[PATCH drm-next v3 11/15] drm/nouveau: fence: fail to emit when fence context is killed

From: Danilo Krummrich
Date: Mon Apr 03 2023 - 21:30:29 EST


The new VM_BIND UAPI implementation introduced in subsequent commits
will allow asynchronous jobs processing push buffers and emitting
fences.

If a fence context is killed, e.g. due to a channel fault, jobs which
are already queued for execution might still emit new fences.

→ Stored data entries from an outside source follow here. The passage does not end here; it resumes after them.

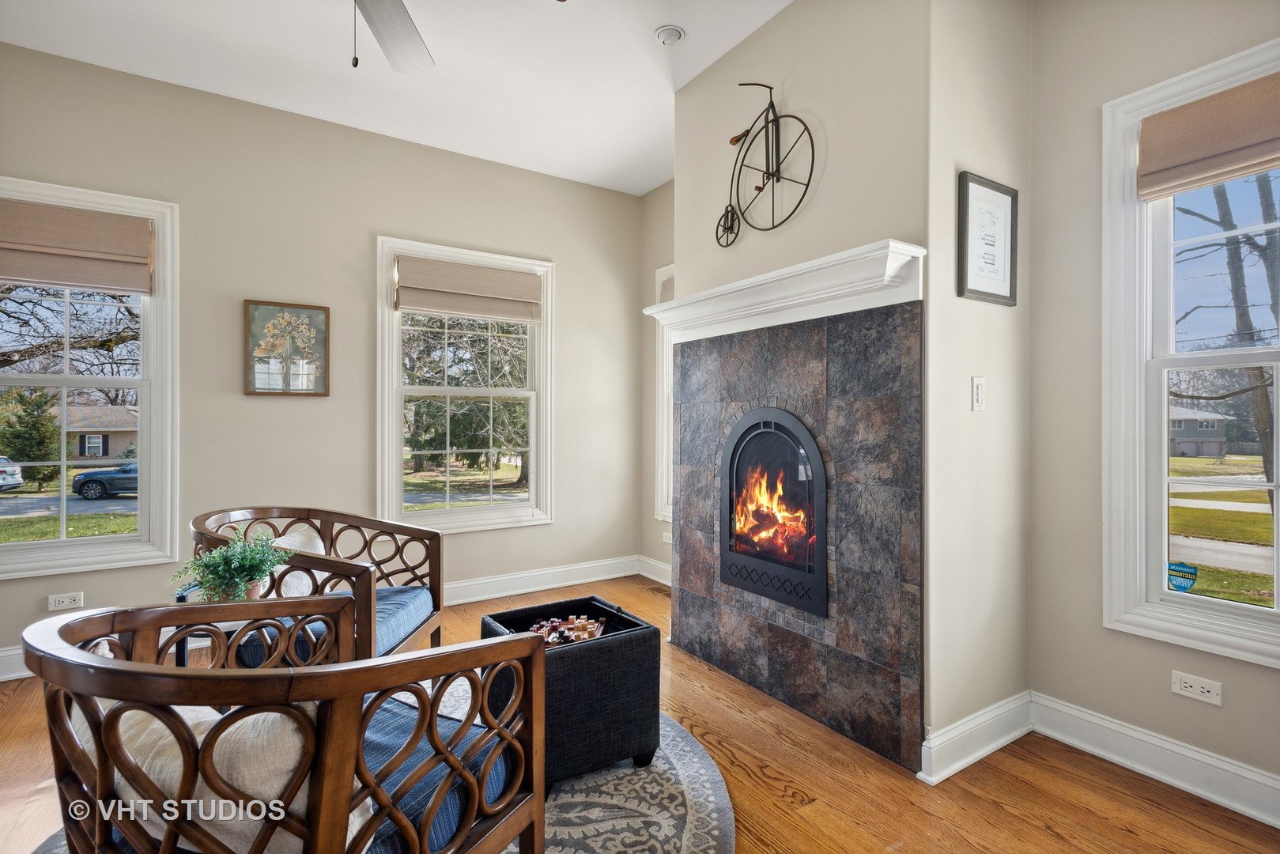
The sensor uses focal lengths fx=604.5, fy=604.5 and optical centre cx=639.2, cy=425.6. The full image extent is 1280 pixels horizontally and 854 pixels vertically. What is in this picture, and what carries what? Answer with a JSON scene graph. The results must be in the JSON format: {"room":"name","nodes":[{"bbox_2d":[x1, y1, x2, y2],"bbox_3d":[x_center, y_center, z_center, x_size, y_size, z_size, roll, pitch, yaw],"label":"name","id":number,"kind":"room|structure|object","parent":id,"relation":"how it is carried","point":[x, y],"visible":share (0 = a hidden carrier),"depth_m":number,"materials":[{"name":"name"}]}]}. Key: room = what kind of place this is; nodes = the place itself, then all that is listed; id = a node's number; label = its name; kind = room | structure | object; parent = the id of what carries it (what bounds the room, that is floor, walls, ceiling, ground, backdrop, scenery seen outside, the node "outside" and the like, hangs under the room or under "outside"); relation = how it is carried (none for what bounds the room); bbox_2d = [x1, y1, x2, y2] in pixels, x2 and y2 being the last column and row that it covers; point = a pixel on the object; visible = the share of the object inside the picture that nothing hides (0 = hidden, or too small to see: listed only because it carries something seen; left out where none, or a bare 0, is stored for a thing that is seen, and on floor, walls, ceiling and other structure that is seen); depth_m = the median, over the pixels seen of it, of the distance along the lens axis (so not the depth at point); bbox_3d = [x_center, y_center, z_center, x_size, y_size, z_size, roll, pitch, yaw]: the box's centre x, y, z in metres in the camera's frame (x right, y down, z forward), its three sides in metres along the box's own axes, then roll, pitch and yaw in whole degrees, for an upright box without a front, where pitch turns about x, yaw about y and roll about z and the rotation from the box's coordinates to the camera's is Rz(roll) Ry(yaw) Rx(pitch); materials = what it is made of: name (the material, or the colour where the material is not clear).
{"room":"living room","nodes":[
{"label":"living room","id":0,"kind":"room"},
{"bbox_2d":[0,42,650,670],"bbox_3d":[-1.946,-0.309,3.520,4.647,2.927,0.158,0,0,-33],"label":"left wall","id":1,"kind":"structure","parent":0,"point":[577,272],"depth_m":3.47,"materials":[{"name":"beige paint"}]},
{"bbox_2d":[46,591,84,611],"bbox_3d":[-2.767,0.845,2.913,0.120,0.076,0.009,0,0,-33],"label":"wall socket","id":2,"kind":"object","parent":1,"relation":"attached to","point":[63,603],"visible":0.99,"depth_m":2.91,"materials":[{"name":"white plastic"}]},
{"bbox_2d":[0,175,179,579],"bbox_3d":[-2.900,-0.198,2.902,1.075,1.842,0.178,0,0,-33],"label":"window","id":3,"kind":"structure","parent":1,"relation":"in","point":[118,538],"depth_m":3.05,"materials":[{"name":"white glass"}]},
{"bbox_2d":[0,199,155,293],"bbox_3d":[-2.817,-0.853,2.837,0.829,0.374,0.063,0,0,-33],"label":"roman shade","id":4,"kind":"object","parent":3,"relation":"attached to","point":[63,280],"visible":0.99,"depth_m":2.89,"materials":[{"name":"beige fabric"}]},
{"bbox_2d":[243,298,331,395],"bbox_3d":[-2.011,-0.436,3.459,0.400,0.531,0.030,0,0,-33],"label":"framed picture","id":5,"kind":"object","parent":1,"relation":"attached to","point":[319,315],"visible":0.99,"depth_m":3.45},
{"bbox_2d":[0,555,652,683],"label":"baseboard","id":6,"kind":"structure","parent":1,"relation":"attached to","point":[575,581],"depth_m":4.20,"materials":[{"name":"white paint"}]},
{"bbox_2d":[373,236,555,533],"bbox_3d":[-1.154,-0.207,4.099,1.185,1.864,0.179,0,0,-33],"label":"window","id":7,"kind":"structure","parent":1,"relation":"in","point":[434,519],"depth_m":4.08,"materials":[{"name":"white glass"}]},
{"bbox_2d":[393,255,543,322],"bbox_3d":[-1.093,-0.885,3.966,0.930,0.327,0.064,0,0,-33],"label":"roman shade","id":8,"kind":"object","parent":7,"relation":"attached to","point":[522,315],"visible":0.99,"depth_m":3.93,"materials":[{"name":"beige fabric"}]},
{"bbox_2d":[0,0,797,195],"bbox_3d":[-0.411,-1.803,1.287,4.504,0.115,5.396,0,0,-33],"label":"ceiling","id":9,"kind":"structure","parent":0,"point":[650,183],"depth_m":2.91,"materials":[{"name":"white paint"}]},
{"bbox_2d":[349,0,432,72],"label":"ceiling fan","id":10,"kind":"object","parent":9,"relation":"hanging from","point":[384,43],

In such a
case a job would hang forever.

To fix that, fail to emit a new fence on a killed fence context with
-ENODEV to unblock the job.

Signed-off-by: Danilo Krummrich <dakr@xxxxxxxxxx>
---
drivers/gpu/drm/nouveau/nouveau_fence.c | 7 +++++++
drivers/gpu/drm/nouveau/nouveau_fence.h | 2 +-
2 files changed, 8 insertions(+), 1 deletion(-)

diff --git a/drivers/gpu/drm/nouveau/nouveau_fence.c b/drivers/gpu/drm/nouveau/nouveau_fence.c
index e946408f945b..77c739a55b19 100644
--- a/drivers/gpu/drm/nouveau/nouveau_fence.c
+++ b/drivers/gpu/drm/nouveau/nouveau_fence.c
@@ -96,6 +96,7 @@ nouveau_fence_context_kill(struct nouveau_fence_chan *fctx, int error)
if (nouveau_fence_signal(fence))
nvif_event_block(&fctx->event);
}
+ fctx->killed = 1;
spin_unlock_irqrestore(&fctx->lock, flags);
}

@@ -229,6 +230,12 @@ nouveau_fence_emit(struct nouveau_fence *fence, struct nouveau_channel *chan)
dma_fence_get(&fence->base);
spin_lock_irq(&fctx->lock);

+ if (unlikely(fctx->killed)) {
+ spin_unlock_irq(&fctx->lock);
+ dma_fence_put(&fence->base);
+ return -ENODEV;
+ }
+
if (nouveau_fence_update(chan, fctx))
nvif_event_block(&fctx->event);

diff --git a/drivers/gpu/drm/nouveau/nouveau_fence.h b/drivers/gpu/drm/nouveau/nouveau_fence.h
index 7c73c7c9834a..2c72d96ef17d 100644
--- a/drivers/gpu/drm/nouveau/nouveau_fence.h
+++ b/drivers/gpu/drm/nouveau/nouveau_fence.h
@@ -44,7 +44,7 @@ struct nouveau_fence_chan {
char name[32];

struct nvif_event event;
- int notify_ref, dead;
+ int notify_ref, dead, killed;
};

struct nouveau_fence_priv {
--
2.39.2